A news release issued Monday stated that the sheriff’s office was giving “complete and unfettered access to view any footage or evidence they need.”

However, according to the complaint, Gahler refused to allow the members of the Maryland State Police homicide and forensic sciences units to collect evidence from the scene.

Gahler said Monday that his crime lab team was at the scene more than two hours earlier than the state, and offered them the ability to take pictures and survey the scene with his team.

Under a law that went into effect on Oct. 1, the Independent Investigations Unit of the attorney general’s office must investigate civilian deaths that involve police officers across the state.

Local law enforcement agencies are mandated to cooperate.

The Internal Investigations Unit, which partners with the Maryland State Police, has its own policies and procedures when responding to civilian deaths.

Gahler said he does not agree that the agency’s policies apply to local departments.

“The law does not prohibit or excuse me from my constitutionally required duties to be the chief law enforcement officer in the county to conduct an investigation,” he said.

The sheriff disagreed with Frosh’s interpretation of the 2021 law, saying it does not “give the attorney general the ability to promulgate rules and regulations related to it.”

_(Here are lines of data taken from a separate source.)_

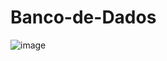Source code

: # Banco-de-Dados
![image](https://github.com/Lucas-Carvalho-Santos/Banco-de-Dados/assets/144248283/b87adade-f967-4daa-8b1a-1322b768e178)
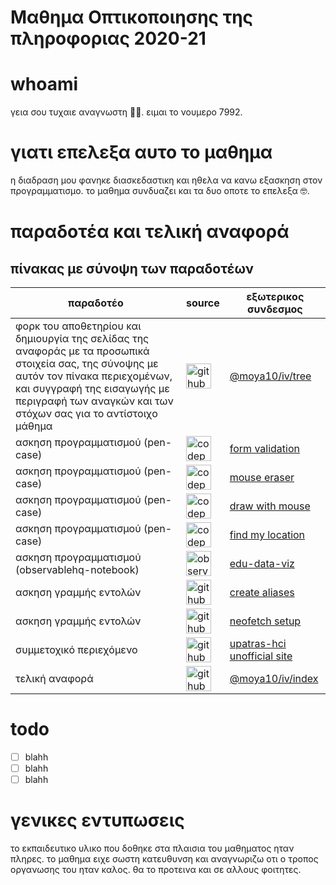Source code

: # Μαθημα Οπτικοποιησης της πληροφοριας 2020-21

# whoami
γεια σου τυχαιε αναγνωστη 👋😊. ειμαι το νουμερο 7992.

# γιατι επελεξα αυτο το μαθημα
η διαδραση μου φανηκε διασκεδαστικη και ηθελα να κανω εξασκηση στον προγραμματισμο. το μαθημα συνδυαζει και τα δυο οποτε το επελεξα 🤓.

# παραδοτέα και τελική αναφορά

## πίνακας με σύνοψη των παραδοτέων

| παραδοτέο | source | εξωτερικος συνδεσμος |
| --- | --- |--- |
| φορκ του αποθετηρίου και δημιουργία της σελίδας της αναφοράς με τα προσωπικά στοιχεία σας, της σύνοψης με αυτόν τον πίνακα περιεχομένων, και συγγραφή της εισαγωγής με περιγραφή των αναγκών και των στόχων σας για το αντίστοιχο μάθημα | <img src="https://image.flaticon.com/icons/png/512/25/25231.png" alt="github"  width="40" height="40" style="background-color: white" />| [@moya10/iv/tree](https://github.com/moya10/iv/tree/7992)|
| ασκηση προγραμματισμού (pen-case)| <img src="https://cdn0.iconfinder.com/data/icons/social-media-2091/100/social-32-512.png" alt="codepen"  width="40" height="40" style="background-color: white"/> | [form validation](https://codepen.io/moyadecka/pen/oNYbxYe) |
| ασκηση προγραμματισμού (pen-case)| <img src="https://cdn0.iconfinder.com/data/icons/social-media-2091/100/social-32-512.png" alt="codepen"  width="40" height="40"  style="background-color: white"/> | [mouse eraser](https://codepen.io/moyadecka/pen/PobZzOq) |
| ασκηση προγραμματισμού (pen-case)| <img src="https://cdn0.iconfinder.com/data/icons/social-media-2091/100/social-32-512.png" alt="codepen"  width="40" height="40" style="background-color: white"/> | [draw with mouse](https://codepen.io/moyadecka/pen/MWaPovE) |
| ασκηση προγραμματισμού (pen-case)| <img src="https://cdn0.iconfinder.com/data/icons/social-media-2091/100/social-32-512.png" alt="codepen" width="40" height="40"  style="background-color: white"/> | [find my location](https://codepen.io/moyadecka/pen/WNxMrXE) |
| ασκηση προγραμματισμού (observablehq-notebook)| <img src="https://static.observablehq.com/favicon-512.0667824687f99c942a02e06e2db1a060911da0bf3606671676a255b1cf97b4fe.png" alt="observable"  width="40" height="40" style="background-color: white" /> | [edu-data-viz](https://observablehq.com/@moya10/edudata) |
| ασκηση γραμμής εντολών | <img src="https://image.flaticon.com/icons/png/512/25/25231.png" alt="github" width="40" height="40" style="background-color: white" /> | [create aliases](https://github.com/moya10/dot) |
| ασκηση γραμμής εντολών | <img src="https://image.flaticon.com/icons/png/512/25/25231.png" alt="github" width="40" height="40" style="background-color: white" />  | [neofetch setup]() |
| συμμετοχικό περιεχόμενο | <img src="https://image.flaticon.com/icons/png/512/25/25231.png" alt="github"  width="40" height="40" style="background-color: white" /> | [upatras-hci unofficial site](https://github.com/moya10/site) |
| τελική αναφορά | <img src="https://image.flaticon.com/icons/png/512/25/25231.png" alt="github" width="40" height="40" style="background-color: white"/> | [@moya10/iv/index](https://moya10.github.io/iv) |

# todo 

- [ ] blahh
- [ ] blahh
- [ ] blahh

# γενικες εντυπωσεις
το εκπαιδευτικο υλικο που δοθηκε στα πλαισια του μαθηματος ηταν πληρες. το μαθημα ειχε σωστη κατευθυνση και αναγνωριζω οτι ο τροπος οργανωσης του ηταν καλος. θα το προτεινα και σε αλλους φοιτητες.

“We’re gonna find out whether the courts believe he has this ability, and if he does and the court tells me otherwise, then that’s what we’ll do,” he said.

The General Assembly passed a bill earlier this month to prohibit police agencies from impeding any investigation or prosecution under the purview of the Independent Investigation Unit. It would also require them to turn over any requested evidence.

The bill was signed by Gov. Lawrence J. Hogan Jr. (R) last week and will go into effect on July 1.

In Monday’s filing, Frosh also alleges that the Harford County Sheriff’s Office has not responded to the Independent Investigations Division’s request to access physical evidence.

Additionally, an attorney for Gahler’s agency has denied investigators access to electronic copies of body camera and dash-camera footage, as well as non-law enforcement videos collected at the scene.

According to Gahler, the Harford County Sheriff’s Office offered to allow the Internal Investigations Unit to watch the body camera footage for the first time alongside his investigative unit.

Gahler has questioned his department’s requirement to follow the new law in the past.

“Despite the mandatory language of the relevant statutes, Sheriff Gahler has previously and unequivocally expressed an intent not to allow the Independent Investigations Division to take custody of evidence or otherwise conduct an unimpeded investigation,” Frosh wrote in Monday’s filing.

The complaint references letters Gahler wrote in September and December indicating he did not plan to not follow the protocols issued by the Independent Investigations Division.

Gahler said Monday afternoon that he wrote departmental policy regarding how his officers were to respond under the new law, which he sent to the attorney general’s office last summer. He said that the policy was reviewed by the attorney for Harford County, who found it to be “legally sufficient,” and that Frosh hadn’t previously said his policy was in violation of the law.

Gahler continued, saying that Frosh is politicizing a tragedy and his decision to file the complaint Monday was “atrocious.”

Editor’s note: This story was updated to reflect that the governor signed Senate Bill 763 into law on April 21, 2022.